In response to a query from Collider's Scott Weintraub as to what Reed knew about Infinity War and when he knew it, Reed gave up a fascinating trove of details that gives us some insight about the inner workings of Marvel Studios, and how they are able to keep plot elements consistent between films — indeed, between franchises. "I knew [about the Decimation] really early on," Reed said. "When we started the writing process, I knew. What I didn't know was how it was going to factor into our movie. So the tricky thing about that was knowing everyone, having seen Infinity War, was going to come into Ant-Man and the Wasp and be looking for clues. 'How's this fit into the timeline?' And we don't give any clues for some time... we started talking about having actors walk in front of monitors with events in the background of what's going on, and that just seemed lazy to us."

The director then revealed how the ending of Ant-Man and the Wasp slowly took shape, with the intention basically being to lure the audience into a false sense of security by having the film tie up all of its narrative loose ends, with a nice little bow on top, before delivering the kicker in the post-credits sequence. "We did this thing in the lead up to the end credits what we jokingly called 'The Parade of Resolutions,'" he said. "And the idea was to have these extremely neat resolutions one after the other. Scott's back, he's made it off house arrest, he's reunited with Cassie, the X-Con guys get the Garribidean Project so their company is going to be saved... and everything's great! And Ant-Man and the Wasp ends as it's supposed to end. Everything is really colorful with the credits sequence at the end, and then, oh, what's this?" He continued, "Janet's in street clothes, and there's Luis' van, and they're sending Scott in for some Quantum healing particles and they mention Ghost, so you're spinning like, 'Oh, they're progressing the story.' We wanted to try and catch the audience as off-guard as possible, so when he's left there and you come back and see the three of them dusted, it's just this gut-punch."

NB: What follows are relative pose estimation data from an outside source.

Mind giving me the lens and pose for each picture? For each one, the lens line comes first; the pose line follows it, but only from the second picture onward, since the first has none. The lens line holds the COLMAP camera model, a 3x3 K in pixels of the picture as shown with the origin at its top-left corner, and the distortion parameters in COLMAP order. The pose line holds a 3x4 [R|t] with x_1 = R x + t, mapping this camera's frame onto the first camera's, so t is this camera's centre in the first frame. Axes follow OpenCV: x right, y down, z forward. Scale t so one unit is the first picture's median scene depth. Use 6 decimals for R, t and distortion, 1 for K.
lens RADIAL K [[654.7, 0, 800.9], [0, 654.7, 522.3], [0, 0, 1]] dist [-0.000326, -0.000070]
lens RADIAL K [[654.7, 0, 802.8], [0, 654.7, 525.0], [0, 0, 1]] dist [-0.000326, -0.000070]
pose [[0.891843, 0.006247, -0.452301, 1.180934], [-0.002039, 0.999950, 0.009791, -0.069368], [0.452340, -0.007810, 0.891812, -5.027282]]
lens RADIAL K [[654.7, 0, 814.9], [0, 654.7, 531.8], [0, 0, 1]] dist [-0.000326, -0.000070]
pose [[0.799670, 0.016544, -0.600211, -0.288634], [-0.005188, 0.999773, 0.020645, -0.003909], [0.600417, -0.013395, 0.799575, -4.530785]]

Mission accomplished, Mr. Reed. He then went on to elaborate the role that Infinity War's directors and writers played in restraining him from introducing any Infinity War elements in his film's main narrative, and pinning down how the post-credits scene should play out. "[It was] tricky because with the ending of Infinity War, there's not a bigger dramatic swing you can take with a movie. We knew if we introduced that concept too early in Ant-Man and the Wasp, because we talked about that early on, and if you introduce it too early, then that's all anyone cares about because it threatens to dramatically take over your story," he said. "We all talked... and we sat down with the Russo Brothers and the screenwriters Markus and McFeely about the timeline, but there was still a discussion with our movie in terms of who was going to get dusted. Who was going to be on the parking deck. At one point we talked about, 'Is Bill Foster up there? Is Eva Starr up there? Do they all dust out?'" (Incidentally, we can't believe it took someone this long to coin that phrase.) 

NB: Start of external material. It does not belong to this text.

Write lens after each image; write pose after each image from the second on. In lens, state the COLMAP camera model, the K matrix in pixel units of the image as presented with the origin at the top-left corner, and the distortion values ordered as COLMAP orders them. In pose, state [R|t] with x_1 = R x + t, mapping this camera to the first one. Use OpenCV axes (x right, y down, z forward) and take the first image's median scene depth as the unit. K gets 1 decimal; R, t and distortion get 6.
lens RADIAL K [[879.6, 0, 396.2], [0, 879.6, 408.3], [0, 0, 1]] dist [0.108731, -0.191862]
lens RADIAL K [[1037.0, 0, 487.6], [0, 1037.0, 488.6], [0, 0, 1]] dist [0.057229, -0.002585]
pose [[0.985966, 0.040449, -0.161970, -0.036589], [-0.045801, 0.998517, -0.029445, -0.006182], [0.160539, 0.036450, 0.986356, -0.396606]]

He went on, "Markus and McFeely pitched an idea for the scene, and we all kind of built off that idea. It involved Scott and it involved Luis' van and a new Quantum Tunnel 2.0, but it was a very collaborative thing... There was a lot of discussion about — you saw the scene with the fan and the dust swirling on the parking deck — but like location-wise, where is it going to be? Who's it going to be? That kind of stuff. Once we landed on the idea and it made sense for both movies, or for all three movies, that was a pretty exciting day. I'll call it a 'breakthrough', I guess."

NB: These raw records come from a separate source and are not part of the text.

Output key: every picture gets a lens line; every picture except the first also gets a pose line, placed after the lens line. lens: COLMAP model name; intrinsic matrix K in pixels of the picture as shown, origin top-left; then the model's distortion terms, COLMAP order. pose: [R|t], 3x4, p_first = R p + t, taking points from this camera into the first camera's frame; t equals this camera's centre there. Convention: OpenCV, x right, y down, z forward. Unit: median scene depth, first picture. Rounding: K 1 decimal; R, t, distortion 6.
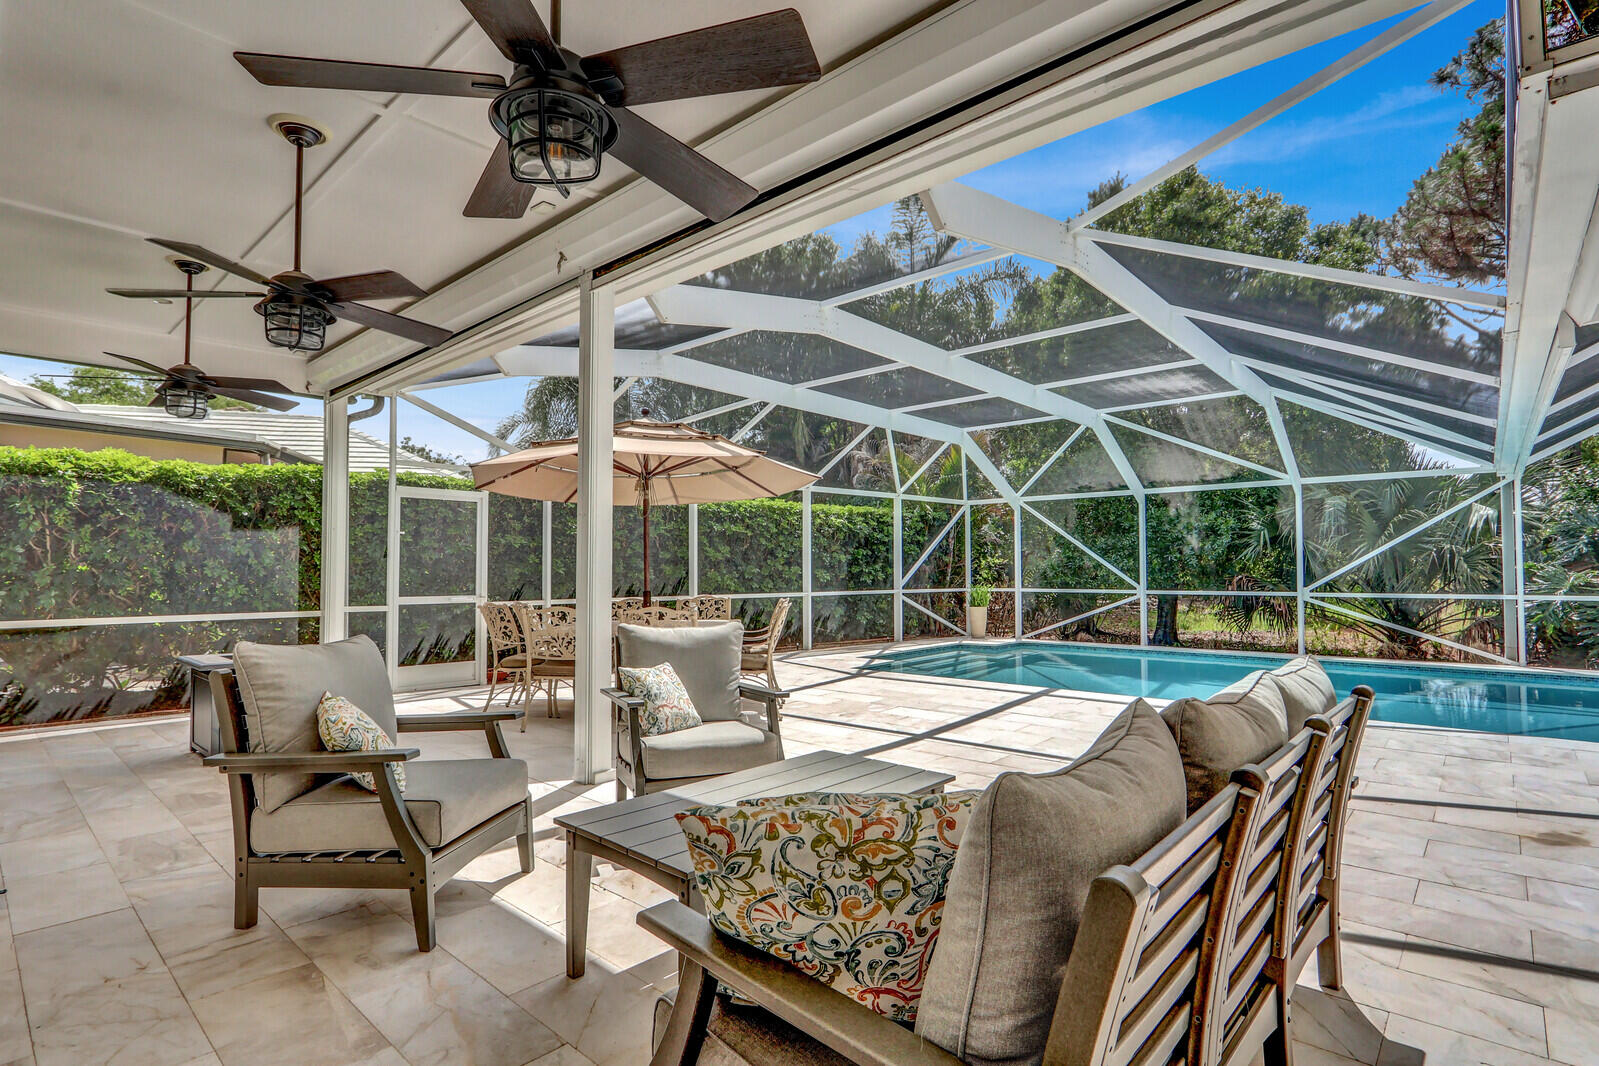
lens RADIAL K [[772.0, 0, 802.6], [0, 772.0, 571.0], [0, 0, 1]] dist [-0.001729, -0.000027]
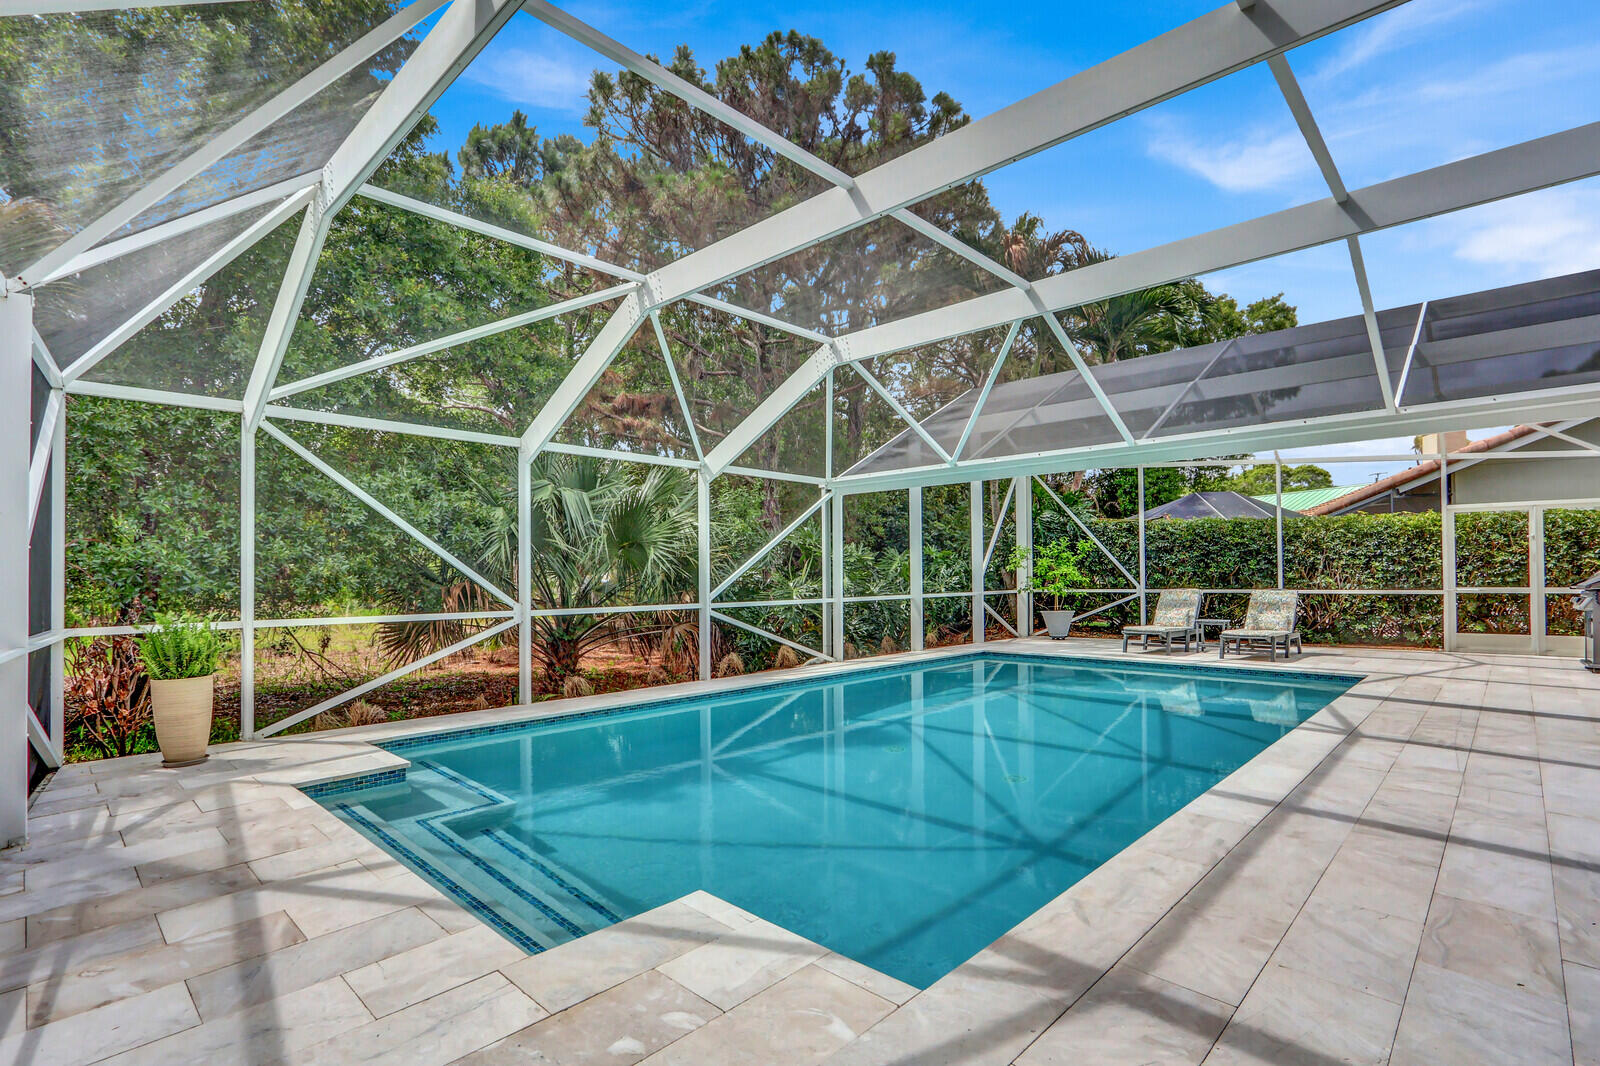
lens RADIAL K [[772.5, 0, 803.1], [0, 772.5, 571.1], [0, 0, 1]] dist [-0.001729, -0.000027]
pose [[0.022266, 0.022551, 0.999498, -0.106498], [0.011323, 0.999676, -0.022807, 0.010244], [-0.999688, 0.011826, 0.022004, 0.722353]]
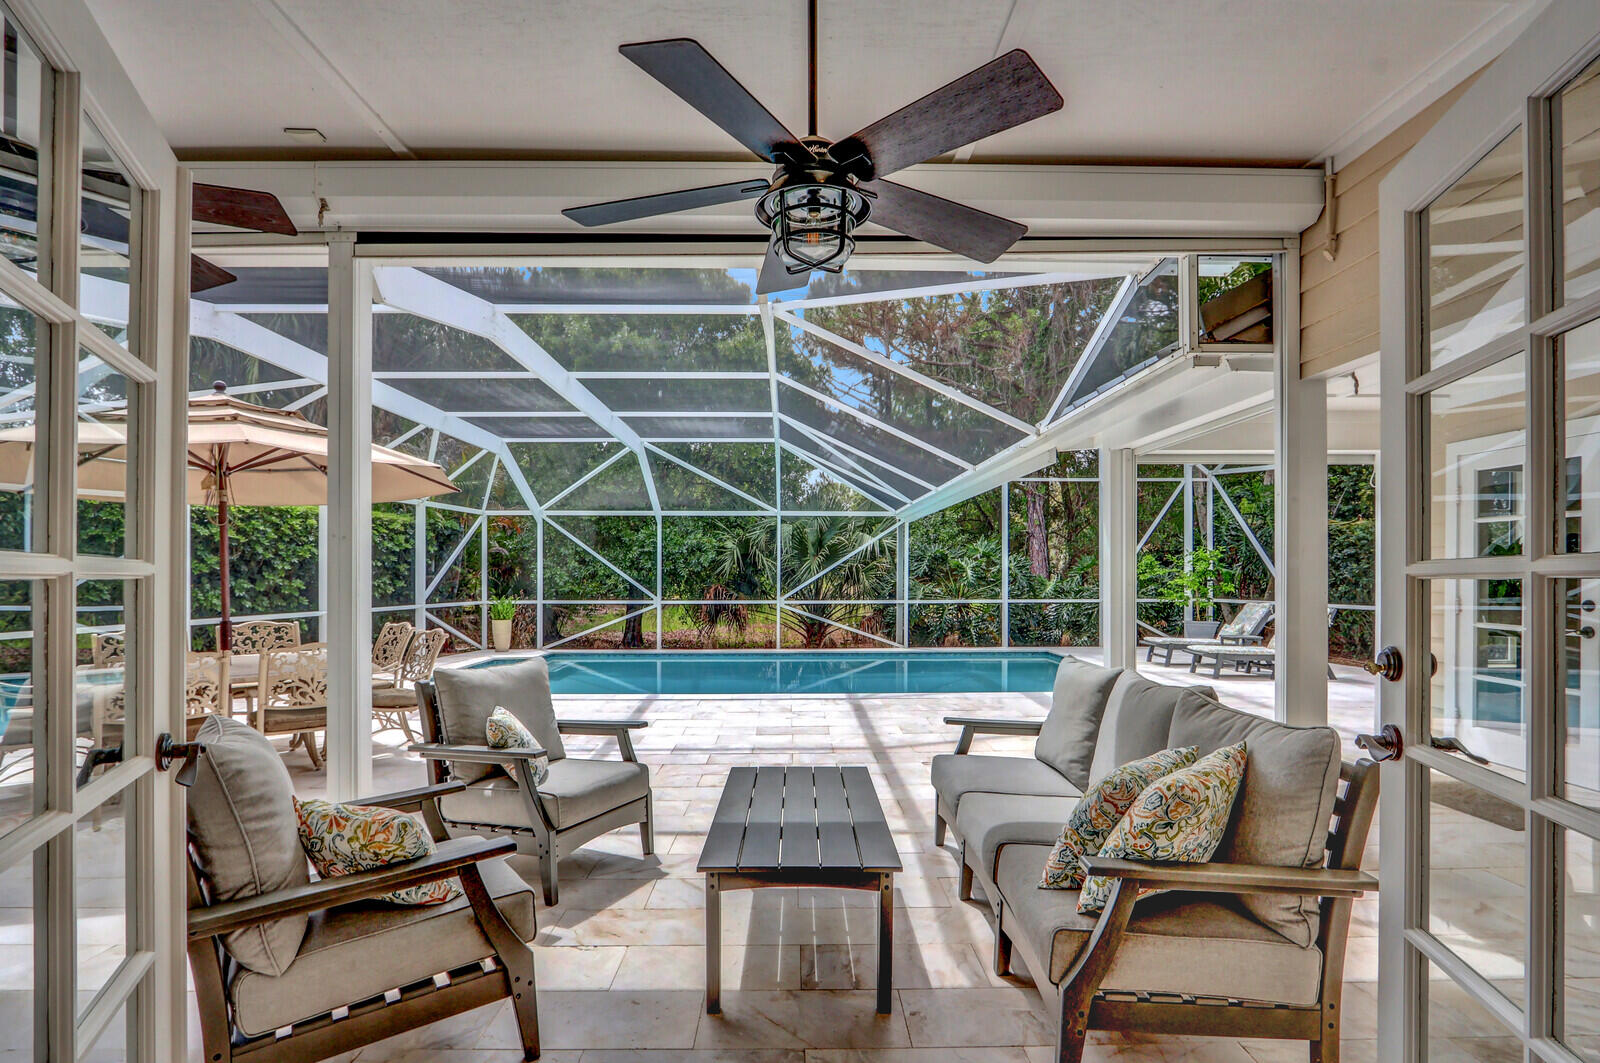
lens RADIAL K [[772.5, 0, 803.1], [0, 772.5, 569.6], [0, 0, 1]] dist [-0.001729, -0.000027]
pose [[0.734893, 0.005987, 0.678156, -0.154992], [-0.001327, 0.999972, -0.007390, -0.011061], [-0.678181, 0.004530, 0.734881, 0.026927]]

Ant-Man and the Wasp's post-credits scene is certainly one of the most memorable in a franchise packed to the brim with them, leaving audiences hanging on that image of the dusted remains of Hank, Hope, and Janet blowin' in the wind. We'll surely learn the characters' ultimate fates when Avengers: Endgame drops at the end of April — but first, we'll get our formal introduction to the hero that just might spell doom for Thanos in the form of Captain Marvel, which hits screens on March 8.